Moradores europeus e turistas de verão estão buscando maneiras de se manter seguros e frescos enquanto o continente sofre com uma onda de calor histórica, a segunda em apenas dois meses.

Alertas urgentes de calor foram emitidos em mais de uma dúzia de países. O calor interrompeu linhas ferroviárias na Grã-Bretanha, forçou o fechamento antecipado de pontos turísticos populares como o Louvre e a Torre Eiffel, e causou falhas na rede elétrica da França, deixando mais de 68 mil residências sem eletricidade até quarta-feira.

A França registrou seus dias mais quentes da história neste ano, segundo a agência meteorológica do país, a Météo-France. A agência comparou a severidade da onda de calor à de agosto de 2003, quando um período de 16 dias de calor intenso causou 70 mil mortes em toda a Europa.
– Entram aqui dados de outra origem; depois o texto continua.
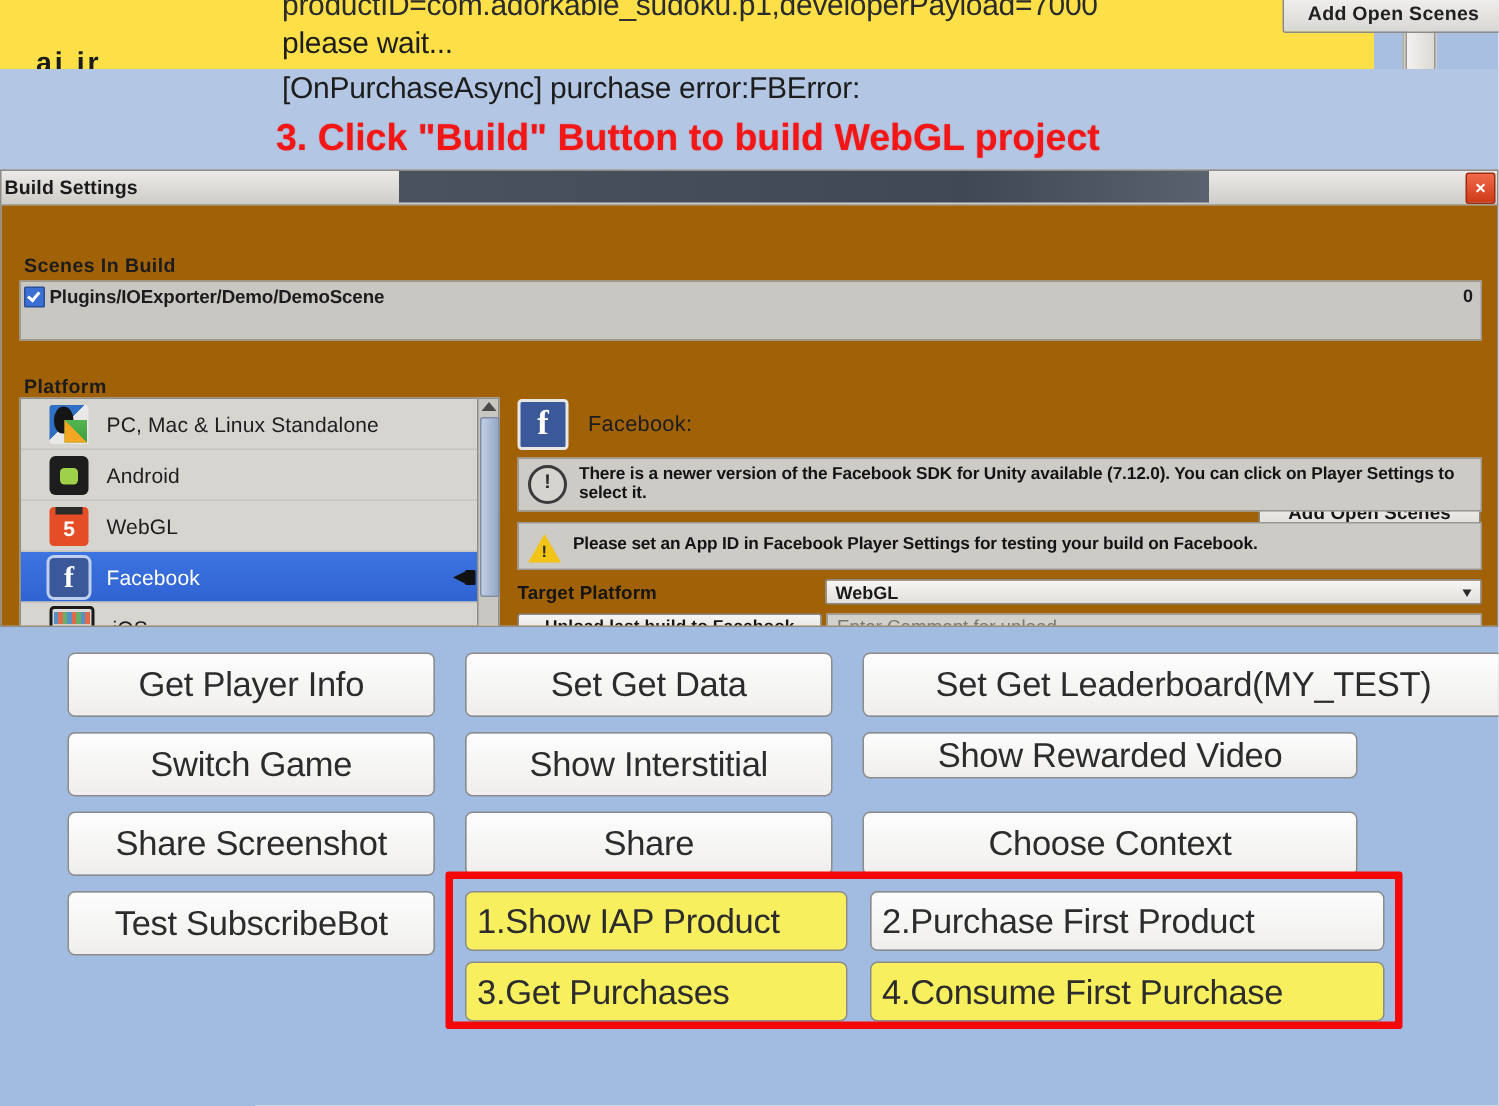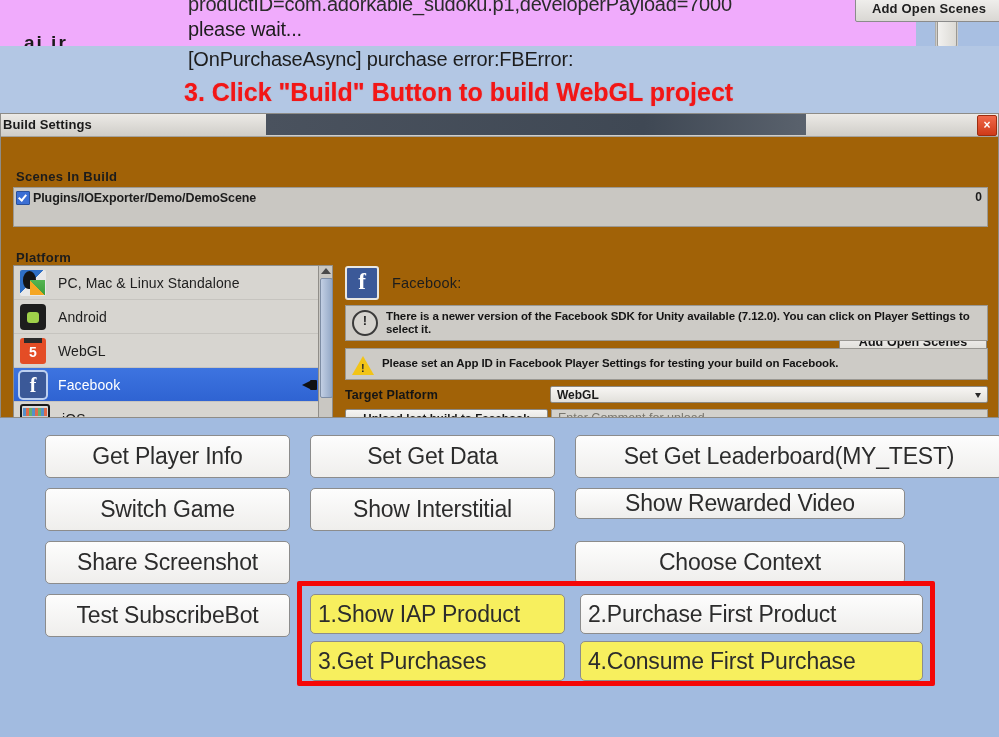"productID=com.adorkable_sudoku.p1,develo" .console-area { background: #f0abfc -> #fde047 }
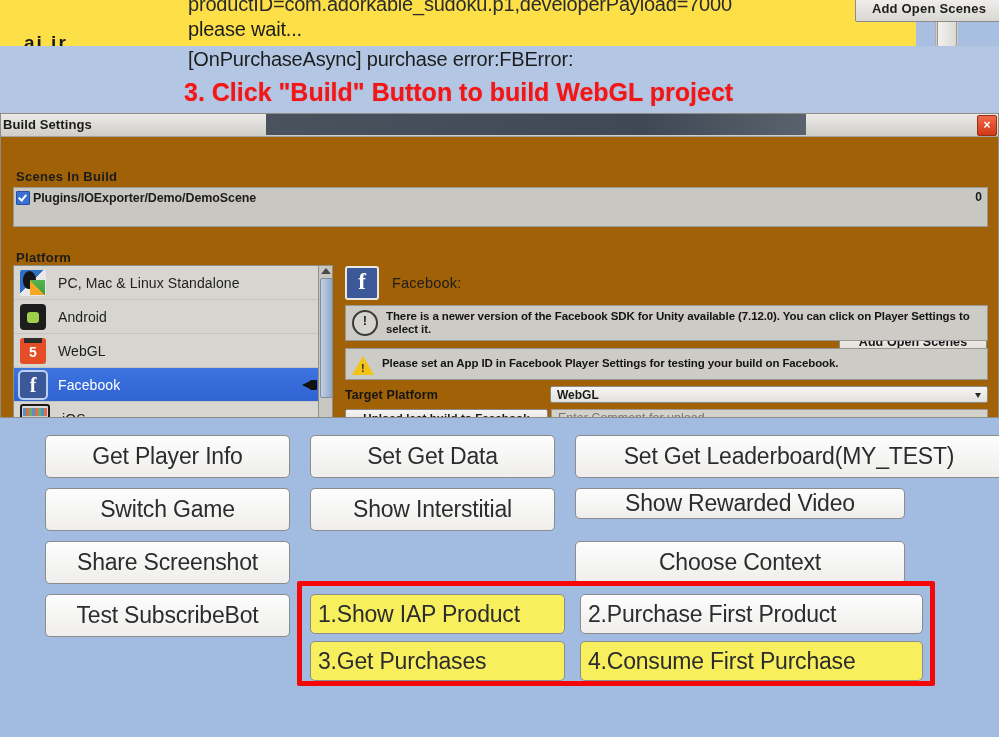"PC, Mac & Linux Standalone" .plat-row { padding-left: 6px -> 19px }
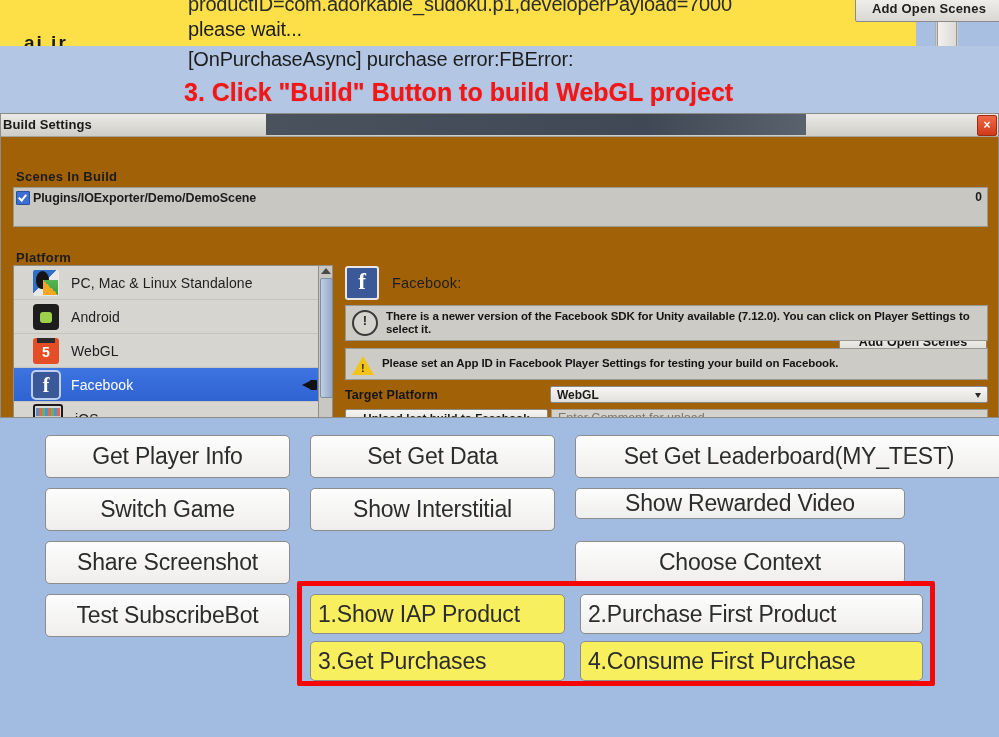"Share" div.game-btn { html: none -> <div>Share</div> }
Moradores de todo o continente estão sofrendo com o calor extremo desta semana, agravado ainda mais pela falta de ar-condicionado em alguns países europeus. Pelo menos 40 pessoas, muitas delas adolescentes, morreram afogadas na França na última semana, levando autoridades a alertar contra banhos em áreas sem supervisão.

Meteorologistas afirmam que as temperaturas em toda a Europa Ocidental devem retornar gradualmente a níveis mais sazonais a partir de sexta-feira, enquanto a Europa Oriental se prepara para um fim de semana escaldante. Mas a alta temporada de viagens de verão na Europa normalmente só acontece em julho e agosto, quando as temperaturas geralmente sobem ainda mais do que em junho.